======== SOURCE DATA

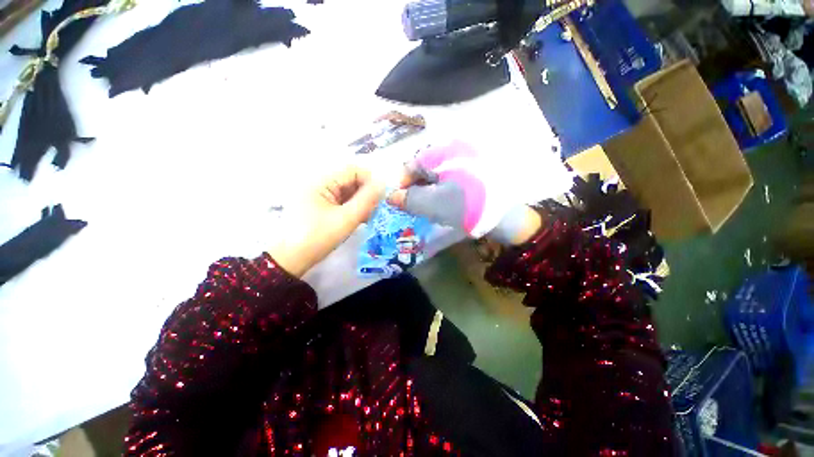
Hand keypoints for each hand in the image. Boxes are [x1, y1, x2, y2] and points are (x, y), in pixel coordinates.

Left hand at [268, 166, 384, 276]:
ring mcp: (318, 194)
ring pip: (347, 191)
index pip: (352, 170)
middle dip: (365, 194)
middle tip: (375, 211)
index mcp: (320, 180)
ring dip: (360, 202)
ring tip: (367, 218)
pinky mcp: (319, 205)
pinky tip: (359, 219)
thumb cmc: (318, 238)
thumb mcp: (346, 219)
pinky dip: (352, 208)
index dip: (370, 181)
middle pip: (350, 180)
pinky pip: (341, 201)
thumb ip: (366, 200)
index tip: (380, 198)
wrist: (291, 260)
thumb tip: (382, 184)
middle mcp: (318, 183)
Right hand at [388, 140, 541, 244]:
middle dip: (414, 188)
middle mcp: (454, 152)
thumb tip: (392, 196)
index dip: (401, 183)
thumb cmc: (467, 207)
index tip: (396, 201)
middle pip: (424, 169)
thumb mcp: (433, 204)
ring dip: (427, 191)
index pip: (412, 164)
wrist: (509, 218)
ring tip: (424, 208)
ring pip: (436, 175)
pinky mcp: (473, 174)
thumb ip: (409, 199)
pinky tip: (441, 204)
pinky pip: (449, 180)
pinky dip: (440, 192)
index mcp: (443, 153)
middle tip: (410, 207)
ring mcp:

================

• _ABOUT THIS EXERCISE_:
Once you have located every line with the word "hand" in the material above, list those lines.

• _SOLVED EXERCISE_:
Hand keypoints for each hand in the image. Boxes are [x1, y1, x2, y2] and points are (x, y), in pixel coordinates.
Left hand at [268, 166, 384, 276]:
Right hand at [388, 140, 541, 244]:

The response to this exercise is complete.